Reproduce every item below word for word, changing nothing.

(Dataset entries)
=-=-=
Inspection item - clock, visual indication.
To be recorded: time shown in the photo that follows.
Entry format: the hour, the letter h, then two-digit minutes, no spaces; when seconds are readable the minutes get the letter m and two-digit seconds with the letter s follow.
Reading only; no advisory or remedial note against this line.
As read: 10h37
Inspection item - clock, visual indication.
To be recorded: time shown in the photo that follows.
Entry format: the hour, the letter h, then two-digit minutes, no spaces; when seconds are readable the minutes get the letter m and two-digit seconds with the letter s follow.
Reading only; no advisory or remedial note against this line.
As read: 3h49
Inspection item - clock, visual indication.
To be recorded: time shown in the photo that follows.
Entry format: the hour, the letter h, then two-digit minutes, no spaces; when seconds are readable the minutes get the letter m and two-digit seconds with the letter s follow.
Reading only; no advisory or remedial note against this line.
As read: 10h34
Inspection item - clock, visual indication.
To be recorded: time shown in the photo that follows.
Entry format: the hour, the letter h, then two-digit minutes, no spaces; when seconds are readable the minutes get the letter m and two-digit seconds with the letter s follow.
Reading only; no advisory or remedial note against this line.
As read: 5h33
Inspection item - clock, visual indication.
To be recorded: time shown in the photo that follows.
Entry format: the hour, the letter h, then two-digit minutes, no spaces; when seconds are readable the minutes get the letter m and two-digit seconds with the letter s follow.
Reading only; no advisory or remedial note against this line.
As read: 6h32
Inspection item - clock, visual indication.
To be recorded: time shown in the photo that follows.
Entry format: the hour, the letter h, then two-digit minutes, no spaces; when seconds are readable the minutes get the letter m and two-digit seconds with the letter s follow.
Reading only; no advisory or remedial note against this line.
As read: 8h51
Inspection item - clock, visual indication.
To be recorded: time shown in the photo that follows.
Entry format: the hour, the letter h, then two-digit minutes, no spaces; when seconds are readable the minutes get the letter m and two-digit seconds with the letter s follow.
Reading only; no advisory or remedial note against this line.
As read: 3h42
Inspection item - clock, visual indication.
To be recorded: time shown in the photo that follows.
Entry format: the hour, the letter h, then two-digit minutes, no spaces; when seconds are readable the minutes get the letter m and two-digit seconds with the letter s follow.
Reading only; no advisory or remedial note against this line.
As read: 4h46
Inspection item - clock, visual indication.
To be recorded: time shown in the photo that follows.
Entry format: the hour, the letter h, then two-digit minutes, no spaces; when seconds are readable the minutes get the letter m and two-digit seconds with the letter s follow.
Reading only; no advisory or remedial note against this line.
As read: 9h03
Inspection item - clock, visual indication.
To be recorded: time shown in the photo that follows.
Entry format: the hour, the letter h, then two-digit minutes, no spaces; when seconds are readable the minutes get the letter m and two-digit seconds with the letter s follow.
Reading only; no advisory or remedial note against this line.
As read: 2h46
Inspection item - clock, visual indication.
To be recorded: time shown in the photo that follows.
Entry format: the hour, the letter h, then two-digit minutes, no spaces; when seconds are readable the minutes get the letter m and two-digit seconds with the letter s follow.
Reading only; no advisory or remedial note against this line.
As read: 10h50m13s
=-=-=
- [Response for this exercise]
Inspection item - clock, visual indication.
To be recorded: time shown in the photo that follows.
Entry format: the hour, the letter h, then two-digit minutes, no spaces; when seconds are readable the minutes get the letter m and two-digit seconds with the letter s follow.
Reading only; no advisory or remedial note against this line.
As read: 10h37
Inspection item - clock, visual indication.
To be recorded: time shown in the photo that follows.
Entry format: the hour, the letter h, then two-digit minutes, no spaces; when seconds are readable the minutes get the letter m and two-digit seconds with the letter s follow.
Reading only; no advisory or remedial note against this line.
As read: 3h49
Inspection item - clock, visual indication.
To be recorded: time shown in the photo that follows.
Entry format: the hour, the letter h, then two-digit minutes, no spaces; when seconds are readable the minutes get the letter m and two-digit seconds with the letter s follow.
Reading only; no advisory or remedial note against this line.
As read: 10h34
Inspection item - clock, visual indication.
To be recorded: time shown in the photo that follows.
Entry format: the hour, the letter h, then two-digit minutes, no spaces; when seconds are readable the minutes get the letter m and two-digit seconds with the letter s follow.
Reading only; no advisory or remedial note against this line.
As read: 5h33
Inspection item - clock, visual indication.
To be recorded: time shown in the photo that follows.
Entry format: the hour, the letter h, then two-digit minutes, no spaces; when seconds are readable the minutes get the letter m and two-digit seconds with the letter s follow.
Reading only; no advisory or remedial note against this line.
As read: 6h32
Inspection item - clock, visual indication.
To be recorded: time shown in the photo that follows.
Entry format: the hour, the letter h, then two-digit minutes, no spaces; when seconds are readable the minutes get the letter m and two-digit seconds with the letter s follow.
Reading only; no advisory or remedial note against this line.
As read: 8h51
Inspection item - clock, visual indication.
To be recorded: time shown in the photo that follows.
Entry format: the hour, the letter h, then two-digit minutes, no spaces; when seconds are readable the minutes get the letter m and two-digit seconds with the letter s follow.
Reading only; no advisory or remedial note against this line.
As read: 3h42
Inspection item - clock, visual indication.
To be recorded: time shown in the photo that follows.
Entry format: the hour, the letter h, then two-digit minutes, no spaces; when seconds are readable the minutes get the letter m and two-digit seconds with the letter s follow.
Reading only; no advisory or remedial note against this line.
As read: 4h46
Inspection item - clock, visual indication.
To be recorded: time shown in the photo that follows.
Entry format: the hour, the letter h, then two-digit minutes, no spaces; when seconds are readable the minutes get the letter m and two-digit seconds with the letter s follow.
Reading only; no advisory or remedial note against this line.
As read: 9h03
Inspection item - clock, visual indication.
To be recorded: time shown in the photo that follows.
Entry format: the hour, the letter h, then two-digit minutes, no spaces; when seconds are readable the minutes get the letter m and two-digit seconds with the letter s follow.
Reading only; no advisory or remedial note against this line.
As read: 2h46
Inspection item - clock, visual indication.
To be recorded: time shown in the photo that follows.
Entry format: the hour, the letter h, then two-digit minutes, no spaces; when seconds are readable the minutes get the letter m and two-digit seconds with the letter s follow.
Reading only; no advisory or remedial note against this line.
As read: 10h50m13s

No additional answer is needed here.